The relief is palpable.  Barbie can now concentrate on preparations for her concert without having nagging doubts about what the pathologist’s report will say.  There will be a conference of several experts on 3/27, the Wednesday after the concert to determine what the course of treatment should be.

  • Last week when Barbie was getting operated on, I went to Beth Israel to have a 4-week checkup and to get an infusion of Zometa, the medicine that promotes increased bone density.  The nurse I normally get, Mary Jane (MJ), has gotten to know Barbie and me quite well.  She was devastated to hear that Barbie had cancer too.  She immediately went somewhere, and came back with the book I Flunked My Mammogram, and gave it to me to give to Barbie.  It has lots of information about Breast Cancer, in understandable layman’s terms.  It was a perfect gift.  Thank you MJ!  I read it while waiting for Barbie to come out of the operating room.  One of the diagrams it contains presents information about the size and growth of breast cancer tumors.

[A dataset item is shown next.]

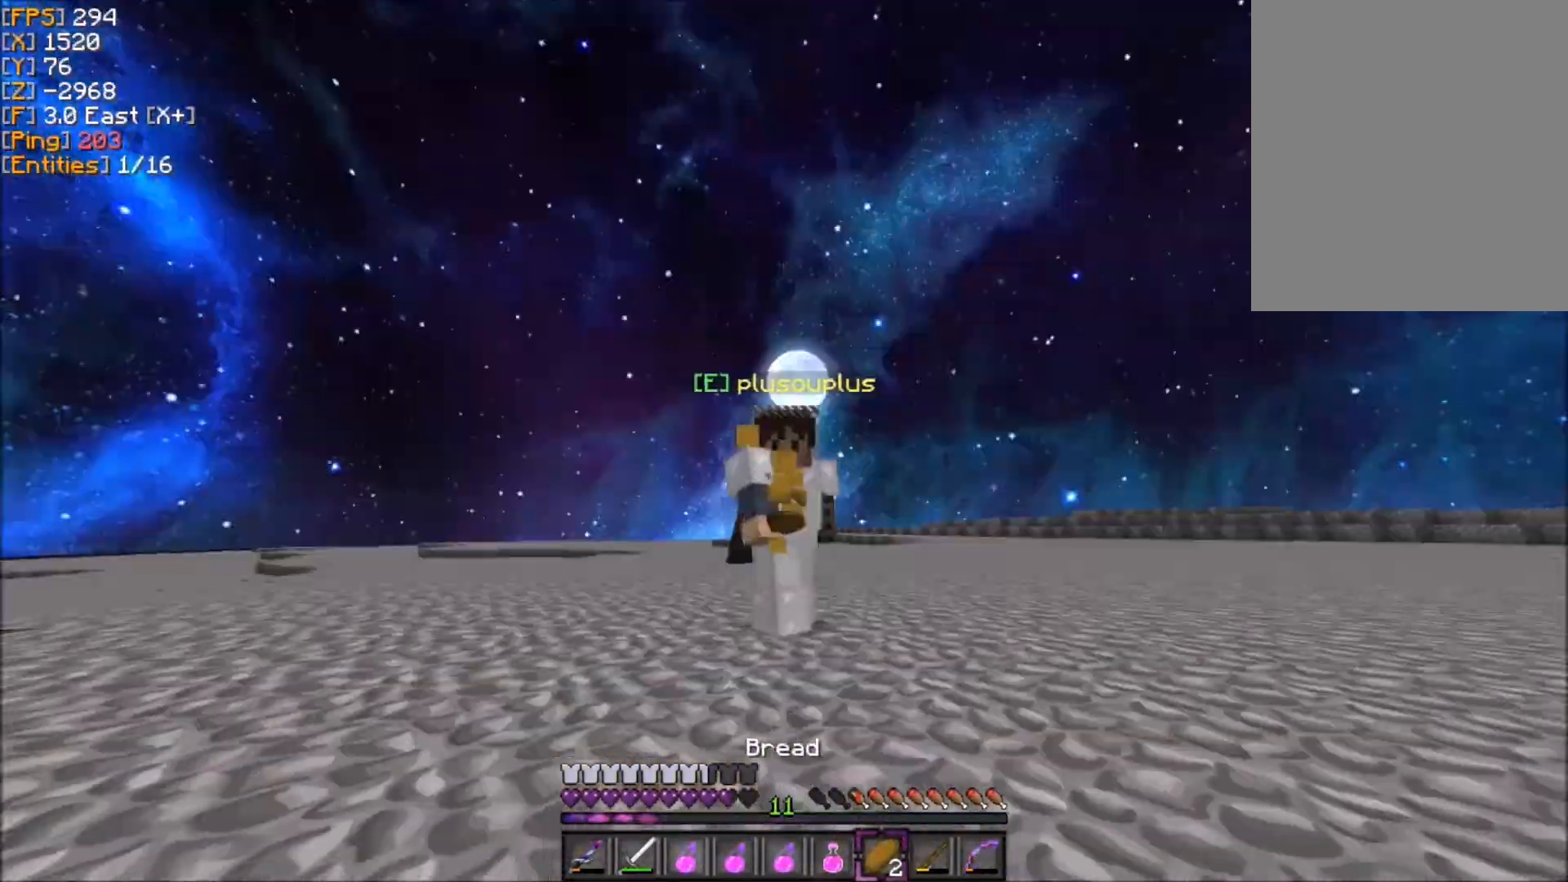
{"keys": ["z"], "mouse": ["right"], "events": [[100, "q", "up"], [234, "q", "down"], [334, "q", "up"]]}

We took 4 things away from studying this diagram.    
  1. Barbie’s tumor, at 1.6 centimeters was around 32 doublings. 
  2. At 90 days a doubling, and since the tumor only becomes detectable at 30 doublings, her tumor has only been detectable for 180 days.  180 days before her surgery was September 6, 2012.
  3. If Barbie’s mammogram was every year in June, it could have easily been a 2 centimeter tumor and likely a higher stage cancer.
  4. The tumor has been growing for 8 years.  How many other tumors are growing in our bodies that are undetectable?

The next step is to deal with the concert.  Now that worries about the disease are somewhat diminished, Barbie can concentrate even more fiercely on the music.  She is very enamored of this piece.  I expect to be won over by the performance.

What happens next on the medical front will be determined by a conference with MGH experts, hopefully on March 27.  Oncologists with specialties in radiology and chemotherapy will be there, as will Dr. Gadd.  Barbie has asked if they can do an Oncotest before that time.  This test categorizes the DNA of the cancer, and determines on a scale of 1 to 10 how likely it is to return.  That group will determine her course of treatment, whether it be radiation, chemotherapy, estrogen suppressing pills, or some combination of these and other options.   But for now, it is just a huge relief to know that it is out and gone, and has not progressed to other systems.

Thank you all so much for your encouraging notes and thoughts.  We are both going to gain weight on all the delicious meals and special treats!  The best aspect of all this is learning about all the good friends we have.  It truly helps.